I’m physically unable to enter a book store without buying at least one book. It has been suggested in the past that I should use the library instead, at least that way I wouldn’t have piles of books all over my apartment and boxes of them in storage, but I like owning what I read. I like having a stock of books I haven’t read yet, so that I never run out of books. Some day I hope I’ll have a big house with book shelves everywhere to house them all. If I ever win the lottery and don’t have to work for a living anymore I’ll open a bookstore with big comfy chairs and free warm drinks. A place where people can come and enjoy the books for hours if they want. A store in which I could spend my time reading and selling books to people I like. Needless to say the store would most likely never make any money, but I think I’d be very happy.
On a TV-show once, I heard someone describe the book « Of human bondage » as their security blanket, and I immediately knew how he felt. Not that that book in particular has any significance to me, I even have to admit I’ve never read it, but I recognize the feeling. Picking up one of my favourite books to re-read it feels comforting, safe, like coming home. Personally I don’t have one book in particular that performs this, frankly, vital function. I have a lot of “security blankets”, ever changing, and varying with my mood. “The little Prince” when I need to remember what it felt like to be a child. “Naiv Super” when I feel a small existential crisis coming on. A John Irving novel when I want to get lost in a good story. For some reason I read John Grisham when I’m flying somewhere, don’t know why, it just feels right. (And his books aren’t even favourites of mine…)

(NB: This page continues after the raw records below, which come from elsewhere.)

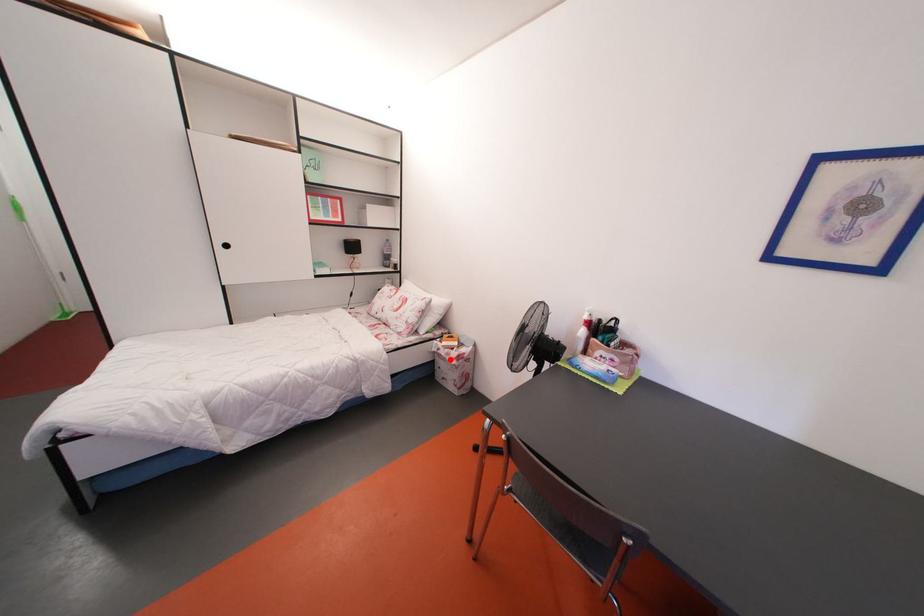
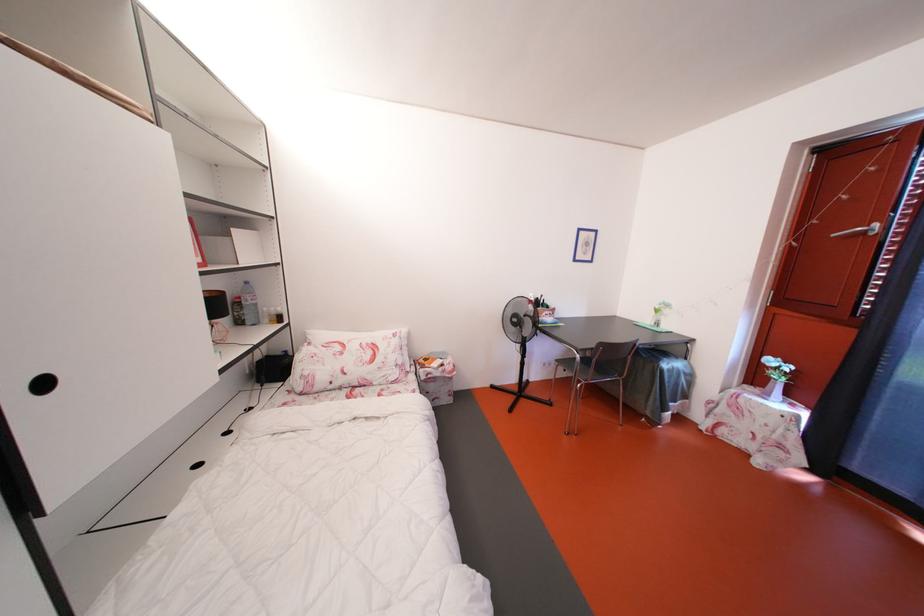
In the second image, find the point that corresponds to the highlighted location in the first image.

(444, 379)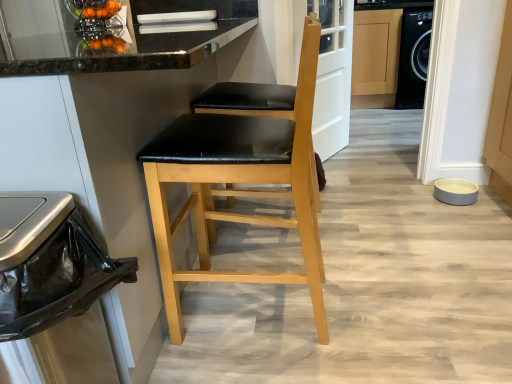
Image resolution: width=512 pixels, height=384 pixels. What do you see at coordinates (239, 182) in the screenshot?
I see `black leather chair at center, arranged as the first chair when viewed from the front` at bounding box center [239, 182].

Measure the distance between gray matte pet bowl at lower right, which is the first appliance in bottom-to-top order, and camera.

gray matte pet bowl at lower right, which is the first appliance in bottom-to-top order, is 7.01 feet from camera.

The width and height of the screenshot is (512, 384). In order to click on matte wood cabinet at center in this screenshot , I will do `click(375, 58)`.

Which is closer to the camera, (x=386, y=87) or (x=93, y=17)?

Point (x=386, y=87) appears to be farther away from the viewer than point (x=93, y=17).

How different are the orientations of matte wood cabinet at center and metallic silver fruit bowl at upper left, which is the first appliance from left to right, in degrees?

The angle between the facing direction of matte wood cabinet at center and the facing direction of metallic silver fruit bowl at upper left, which is the first appliance from left to right, is 2.61 degrees.

In the scene shown: From a real-world perspective, which is physically below, matte wood cabinet at center or metallic silver fruit bowl at upper left, which is the first appliance from left to right?

In real-world perspective, matte wood cabinet at center is lower.

Do you think matte wood cabinet at center is within metallic silver fruit bowl at upper left, which is the second appliance in right-to-left order, or outside of it?

matte wood cabinet at center is spatially situated outside metallic silver fruit bowl at upper left, which is the second appliance in right-to-left order.

In the scene shown: Is gray matte pet bowl at lower right, the second appliance positioned from the left, smaller than metallic silver fruit bowl at upper left, which is the first appliance from left to right?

There are books I have shared with people. A French comic novel about an outhouse with a group of friends, taking turns reading out loud on a lazy afternoon in the late spring. Poetry in bed with a former boyfriend. Political satire with a friend who ended up changing his vote. Reading my favourite children’s books to my cousins, and now my little sister. Countless memories revolving around books.
Every day, I find myself in awe of one writer or another. Whenever I read a perfect sentence I desperately wish I had written. I write knowing that the likelihood of my ever writing something I feel is good enough to be submitted to a publisher, is minimal. I write because I love it, because it helps me make sense of things occasionally and I write because some day I may stumble upon a single sentence that is near perfection. Until that day I’m happy reading other people’s perfect or near-perfect sentences.
(Originally posted on the other blog Nov 19th, 2005. I'll be reposting some of the entries from the previous blog. Maybe all of them, haven't decided yet.)